Start of SOURCE DATA

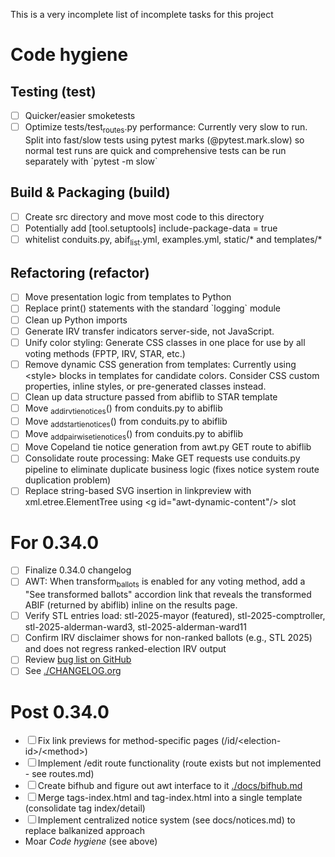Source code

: This is a very incomplete list of incomplete tasks for this project
* Code hygiene
** Testing (test)
   - [ ] Quicker/easier smoketests
   - [ ] Optimize tests/test_routes.py performance: Currently very slow to run. Split into fast/slow tests using pytest marks (@pytest.mark.slow) so normal test runs are quick and comprehensive tests can be run separately with `pytest -m slow`
** Build & Packaging (build)
   - [ ] Create src directory and move most code to this directory
   - [ ] Potentially add [tool.setuptools] include-package-data = true
   - [ ] whitelist conduits.py, abif_list.yml, examples.yml, static/* and templates/*
** Refactoring (refactor)
   - [ ] Move presentation logic from templates to Python
   - [ ] Replace print() statements with the standard `logging` module
   - [ ] Clean up Python imports
   - [ ] Generate IRV transfer indicators server-side, not JavaScript.
   - [ ] Unify color styling: Generate CSS classes in one place for use by all voting methods (FPTP, IRV, STAR, etc.)
   - [ ] Remove dynamic CSS generation from templates: Currently using <style> blocks in templates for candidate colors. Consider CSS custom properties, inline styles, or pre-generated classes instead.
   - [ ] Clean up data structure passed from abiflib to STAR template
   - [ ] Move _add_irv_tie_notices() from conduits.py to abiflib
   - [ ] Move _add_star_tie_notices() from conduits.py to abiflib
   - [ ] Move _add_pairwise_tie_notices() from conduits.py to abiflib
   - [ ] Move Copeland tie notice generation from awt.py GET route to abiflib
   - [ ] Consolidate route processing: Make GET requests use conduits.py pipeline to eliminate duplicate business logic (fixes notice system route duplication problem)
   - [ ] Replace string-based SVG insertion in linkpreview with xml.etree.ElementTree using <g id="awt-dynamic-content"/> slot
* For 0.34.0
  - [ ] Finalize 0.34.0 changelog
  - [ ] AWT: When transform_ballots is enabled for any voting method, add a "See transformed ballots" accordion link that reveals the transformed ABIF (returned by abiflib) inline on the results page.
  - [ ] Verify STL entries load: stl-2025-mayor (featured), stl-2025-comptroller, stl-2025-alderman-ward3, stl-2025-alderman-ward11
  - [ ] Confirm IRV disclaimer shows for non-ranked ballots (e.g., STL 2025) and does not regress ranked-election IRV output
  - [ ] Review [[https://github.com/electorama/awt/issues][bug list on GitHub]]
  - [ ] See [[./CHANGELOG.org]]
* Post 0.34.0
  - [ ] Fix link previews for method-specific pages (/id/<election-id>/<method>)
  - [ ] Implement /edit route functionality (route exists but not implemented - see routes.md)
  - [ ] Create bifhub and figure out awt interface to it [[./docs/bifhub.md]]
  - [ ] Merge tags-index.html and tag-index.html into a single template (consolidate tag index/detail)
  - [ ] Implement centralized notice system (see docs/notices.md) to replace balkanized approach
  - Moar [[Code hygiene]] (see above)
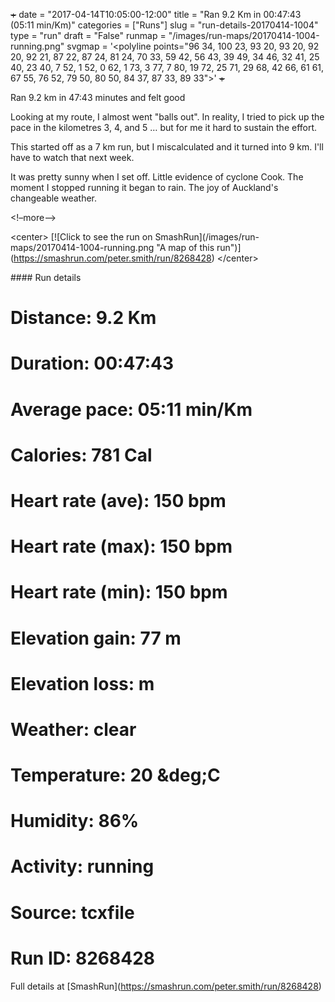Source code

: +++
date = "2017-04-14T10:05:00-12:00"
title = "Ran 9.2 Km in 00:47:43 (05:11 min/Km)"
categories = ["Runs"]
slug = "run-details-20170414-1004"
type = "run"
draft = "False"
runmap = "/images/run-maps/20170414-1004-running.png"
svgmap = '<polyline points="96 34, 100 23, 93 20, 93 20, 92 20, 92 21, 87 22, 87 24, 81 24, 70 33, 59 42, 56 43, 39 49, 34 46, 32 41, 25 40, 23 40, 7 52, 1 52, 0 62, 1 73, 3 77, 7 80, 19 72, 25 71, 29 68, 42 66, 61 61, 67 55, 76 52, 79 50, 80 50, 84 37, 87 33, 89 33">'
+++

Ran 9.2 km in 47:43 minutes and felt good

Looking at my route, I almost went "balls out".  In reality, I tried to pick up the pace in the kilometres 3, 4, and 5 ... but for me it hard to sustain the effort. 

This started off as a 7 km run, but I miscalculated and it turned into 9 km. I'll have to watch that next week. 

It was pretty sunny when I set off. Little evidence of cyclone Cook. The moment I stopped running it began to rain. The joy of Auckland's changeable weather. 

<!--more-->

<center>
[![Click to see the run on SmashRun](/images/run-maps/20170414-1004-running.png "A map of this run")](https://smashrun.com/peter.smith/run/8268428)
</center>

#### Run details

* Distance: 9.2 Km
* Duration: 00:47:43
* Average pace: 05:11 min/Km
* Calories: 781 Cal
* Heart rate (ave): 150 bpm
* Heart rate (max): 150 bpm
* Heart rate (min): 150 bpm
* Elevation gain: 77 m
* Elevation loss:  m
* Weather: clear
* Temperature: 20 &deg;C
* Humidity: 86%
* Activity: running
* Source: tcxfile
* Run ID: 8268428

Full details at [SmashRun](https://smashrun.com/peter.smith/run/8268428)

End of SOURCE DATA

> [WHAT THIS TASK INVOLVES]:
Copy each line above where "dynamic" appears.

> [RESULT OF THE TASK]:
   - [ ] Remove dynamic CSS generation from templates: Currently using <style> blocks in templates for candidate colors. Consider CSS custom properties, inline styles, or pre-generated classes instead.
   - [ ] Replace string-based SVG insertion in linkpreview with xml.etree.ElementTree using <g id="awt-dynamic-content"/> slot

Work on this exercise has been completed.